Exercise description — The answer must be every line of the records below that contains the word "Commitment".

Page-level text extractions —

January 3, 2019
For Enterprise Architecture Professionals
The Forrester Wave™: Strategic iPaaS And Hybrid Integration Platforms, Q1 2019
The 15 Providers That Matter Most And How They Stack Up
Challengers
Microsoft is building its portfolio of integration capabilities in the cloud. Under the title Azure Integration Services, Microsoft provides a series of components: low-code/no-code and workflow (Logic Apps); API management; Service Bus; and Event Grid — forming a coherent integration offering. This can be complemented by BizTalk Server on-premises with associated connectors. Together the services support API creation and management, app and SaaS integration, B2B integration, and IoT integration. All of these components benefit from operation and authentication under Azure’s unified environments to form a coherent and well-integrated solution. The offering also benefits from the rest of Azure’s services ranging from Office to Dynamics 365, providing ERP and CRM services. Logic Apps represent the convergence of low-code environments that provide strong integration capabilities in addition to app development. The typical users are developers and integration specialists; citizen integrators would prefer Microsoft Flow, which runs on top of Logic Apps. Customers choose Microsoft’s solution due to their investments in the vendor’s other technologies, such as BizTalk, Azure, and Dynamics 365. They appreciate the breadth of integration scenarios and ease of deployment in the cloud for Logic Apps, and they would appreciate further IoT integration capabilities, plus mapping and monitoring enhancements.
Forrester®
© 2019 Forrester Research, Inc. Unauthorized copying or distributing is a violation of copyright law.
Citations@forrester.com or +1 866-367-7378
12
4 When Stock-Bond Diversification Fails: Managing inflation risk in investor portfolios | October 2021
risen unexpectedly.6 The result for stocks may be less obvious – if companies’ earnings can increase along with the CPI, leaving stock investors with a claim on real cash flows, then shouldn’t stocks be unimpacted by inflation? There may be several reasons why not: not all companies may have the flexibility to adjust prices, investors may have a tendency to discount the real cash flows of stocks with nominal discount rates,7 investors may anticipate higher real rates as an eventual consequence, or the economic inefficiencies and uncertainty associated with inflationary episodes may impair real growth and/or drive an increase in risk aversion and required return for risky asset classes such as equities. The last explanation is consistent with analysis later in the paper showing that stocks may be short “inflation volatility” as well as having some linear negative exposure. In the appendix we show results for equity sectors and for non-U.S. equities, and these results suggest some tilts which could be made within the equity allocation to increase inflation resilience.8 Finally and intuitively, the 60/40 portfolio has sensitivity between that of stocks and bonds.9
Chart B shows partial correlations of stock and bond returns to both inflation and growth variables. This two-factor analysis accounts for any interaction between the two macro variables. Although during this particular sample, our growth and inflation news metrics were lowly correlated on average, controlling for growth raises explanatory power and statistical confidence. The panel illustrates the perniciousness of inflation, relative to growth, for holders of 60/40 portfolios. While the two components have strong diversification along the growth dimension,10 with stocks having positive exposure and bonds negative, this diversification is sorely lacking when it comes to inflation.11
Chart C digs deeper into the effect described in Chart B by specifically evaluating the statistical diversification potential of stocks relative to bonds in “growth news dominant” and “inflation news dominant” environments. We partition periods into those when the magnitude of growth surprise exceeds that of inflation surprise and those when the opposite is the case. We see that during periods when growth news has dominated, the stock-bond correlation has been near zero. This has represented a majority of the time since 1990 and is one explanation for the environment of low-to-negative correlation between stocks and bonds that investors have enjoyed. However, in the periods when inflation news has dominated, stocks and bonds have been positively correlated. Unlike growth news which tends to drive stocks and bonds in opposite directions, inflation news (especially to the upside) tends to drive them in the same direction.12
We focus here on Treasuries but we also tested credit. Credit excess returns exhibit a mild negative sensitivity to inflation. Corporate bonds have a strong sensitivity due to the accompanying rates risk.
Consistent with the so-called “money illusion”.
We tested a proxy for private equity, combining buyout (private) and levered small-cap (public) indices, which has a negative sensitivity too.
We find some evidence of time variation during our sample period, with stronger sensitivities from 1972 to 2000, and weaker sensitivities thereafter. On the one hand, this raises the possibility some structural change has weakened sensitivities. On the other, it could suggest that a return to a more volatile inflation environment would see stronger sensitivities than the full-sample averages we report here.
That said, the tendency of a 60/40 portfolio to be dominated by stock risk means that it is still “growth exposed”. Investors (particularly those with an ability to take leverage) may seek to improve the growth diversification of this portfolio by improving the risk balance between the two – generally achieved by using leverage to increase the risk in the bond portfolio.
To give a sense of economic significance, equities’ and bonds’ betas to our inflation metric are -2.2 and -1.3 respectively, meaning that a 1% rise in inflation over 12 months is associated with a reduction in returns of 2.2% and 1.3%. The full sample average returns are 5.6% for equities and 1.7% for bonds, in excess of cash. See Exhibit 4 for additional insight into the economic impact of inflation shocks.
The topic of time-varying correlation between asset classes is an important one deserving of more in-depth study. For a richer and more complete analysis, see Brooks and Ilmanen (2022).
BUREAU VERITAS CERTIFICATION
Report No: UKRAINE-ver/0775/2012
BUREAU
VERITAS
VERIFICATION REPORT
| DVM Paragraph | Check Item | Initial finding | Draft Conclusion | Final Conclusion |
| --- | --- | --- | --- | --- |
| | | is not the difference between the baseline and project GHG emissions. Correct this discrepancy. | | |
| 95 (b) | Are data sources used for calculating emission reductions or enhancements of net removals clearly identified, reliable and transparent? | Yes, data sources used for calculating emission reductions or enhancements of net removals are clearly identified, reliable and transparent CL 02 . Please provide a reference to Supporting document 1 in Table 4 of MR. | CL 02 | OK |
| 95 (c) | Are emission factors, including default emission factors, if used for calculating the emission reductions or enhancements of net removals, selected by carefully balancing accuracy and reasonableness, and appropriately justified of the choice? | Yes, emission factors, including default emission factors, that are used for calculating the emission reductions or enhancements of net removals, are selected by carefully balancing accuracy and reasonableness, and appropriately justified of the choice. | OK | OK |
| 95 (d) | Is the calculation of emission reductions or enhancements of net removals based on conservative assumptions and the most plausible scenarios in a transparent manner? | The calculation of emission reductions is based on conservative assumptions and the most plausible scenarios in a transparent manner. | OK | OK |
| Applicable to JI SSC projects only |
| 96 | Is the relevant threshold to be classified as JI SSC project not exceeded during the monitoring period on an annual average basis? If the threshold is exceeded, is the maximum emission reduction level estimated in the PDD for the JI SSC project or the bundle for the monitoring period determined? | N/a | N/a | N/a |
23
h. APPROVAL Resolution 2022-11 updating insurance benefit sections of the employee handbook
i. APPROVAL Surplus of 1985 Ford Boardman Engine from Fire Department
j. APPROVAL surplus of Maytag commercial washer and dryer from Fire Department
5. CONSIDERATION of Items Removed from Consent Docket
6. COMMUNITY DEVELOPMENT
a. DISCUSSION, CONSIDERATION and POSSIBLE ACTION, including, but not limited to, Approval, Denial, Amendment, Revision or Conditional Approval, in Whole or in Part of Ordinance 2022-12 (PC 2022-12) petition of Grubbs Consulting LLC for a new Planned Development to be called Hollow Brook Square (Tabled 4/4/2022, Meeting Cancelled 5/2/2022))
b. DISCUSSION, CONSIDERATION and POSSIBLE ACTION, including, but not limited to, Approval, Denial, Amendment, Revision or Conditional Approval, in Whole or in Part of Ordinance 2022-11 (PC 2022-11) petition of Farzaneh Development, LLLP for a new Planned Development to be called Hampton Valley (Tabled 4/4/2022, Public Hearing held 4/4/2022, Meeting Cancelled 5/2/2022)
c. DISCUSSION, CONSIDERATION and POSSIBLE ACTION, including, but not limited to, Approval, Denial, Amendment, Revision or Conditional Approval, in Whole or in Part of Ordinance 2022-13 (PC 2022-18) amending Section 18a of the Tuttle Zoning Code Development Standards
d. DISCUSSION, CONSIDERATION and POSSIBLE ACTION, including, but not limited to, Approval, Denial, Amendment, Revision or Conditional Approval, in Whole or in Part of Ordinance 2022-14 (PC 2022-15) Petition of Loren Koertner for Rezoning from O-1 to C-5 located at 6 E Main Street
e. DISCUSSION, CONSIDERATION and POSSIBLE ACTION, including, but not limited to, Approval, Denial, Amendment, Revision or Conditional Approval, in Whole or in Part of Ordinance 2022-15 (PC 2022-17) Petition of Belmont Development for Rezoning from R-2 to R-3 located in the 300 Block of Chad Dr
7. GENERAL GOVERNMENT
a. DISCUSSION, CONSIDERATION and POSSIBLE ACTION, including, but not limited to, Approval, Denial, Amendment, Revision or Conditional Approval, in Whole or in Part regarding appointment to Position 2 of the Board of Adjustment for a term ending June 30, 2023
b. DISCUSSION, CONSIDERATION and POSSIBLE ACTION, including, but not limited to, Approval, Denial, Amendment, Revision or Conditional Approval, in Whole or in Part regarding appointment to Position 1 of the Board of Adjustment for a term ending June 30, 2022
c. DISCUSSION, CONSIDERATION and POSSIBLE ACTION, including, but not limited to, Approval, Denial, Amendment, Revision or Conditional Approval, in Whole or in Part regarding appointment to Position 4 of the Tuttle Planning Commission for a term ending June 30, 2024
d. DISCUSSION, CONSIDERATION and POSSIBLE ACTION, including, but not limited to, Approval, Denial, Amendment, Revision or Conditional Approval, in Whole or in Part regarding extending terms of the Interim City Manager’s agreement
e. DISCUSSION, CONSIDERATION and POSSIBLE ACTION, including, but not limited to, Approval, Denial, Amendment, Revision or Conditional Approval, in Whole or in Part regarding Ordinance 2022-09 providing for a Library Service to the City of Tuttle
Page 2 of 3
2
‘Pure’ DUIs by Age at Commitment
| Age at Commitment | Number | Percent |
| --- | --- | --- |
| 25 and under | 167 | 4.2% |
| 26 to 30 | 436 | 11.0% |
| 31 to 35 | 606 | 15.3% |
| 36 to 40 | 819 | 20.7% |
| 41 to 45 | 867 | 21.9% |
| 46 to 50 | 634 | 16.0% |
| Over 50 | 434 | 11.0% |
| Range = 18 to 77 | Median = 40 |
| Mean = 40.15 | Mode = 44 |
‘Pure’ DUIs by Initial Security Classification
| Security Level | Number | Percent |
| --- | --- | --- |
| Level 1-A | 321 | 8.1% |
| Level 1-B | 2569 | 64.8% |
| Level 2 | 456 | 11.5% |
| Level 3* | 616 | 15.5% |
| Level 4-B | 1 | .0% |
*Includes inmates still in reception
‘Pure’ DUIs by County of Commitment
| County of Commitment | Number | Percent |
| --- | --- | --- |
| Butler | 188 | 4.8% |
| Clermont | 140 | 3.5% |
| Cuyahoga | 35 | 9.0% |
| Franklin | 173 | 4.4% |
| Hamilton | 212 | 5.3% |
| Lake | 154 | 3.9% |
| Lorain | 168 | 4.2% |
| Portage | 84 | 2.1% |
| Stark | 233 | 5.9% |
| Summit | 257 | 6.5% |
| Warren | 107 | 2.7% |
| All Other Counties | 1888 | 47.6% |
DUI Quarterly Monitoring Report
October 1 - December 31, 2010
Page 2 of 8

Exercise answer —
‘Pure’ DUIs by Age at Commitment
| Age at Commitment | Number | Percent |
‘Pure’ DUIs by County of Commitment
| County of Commitment | Number | Percent |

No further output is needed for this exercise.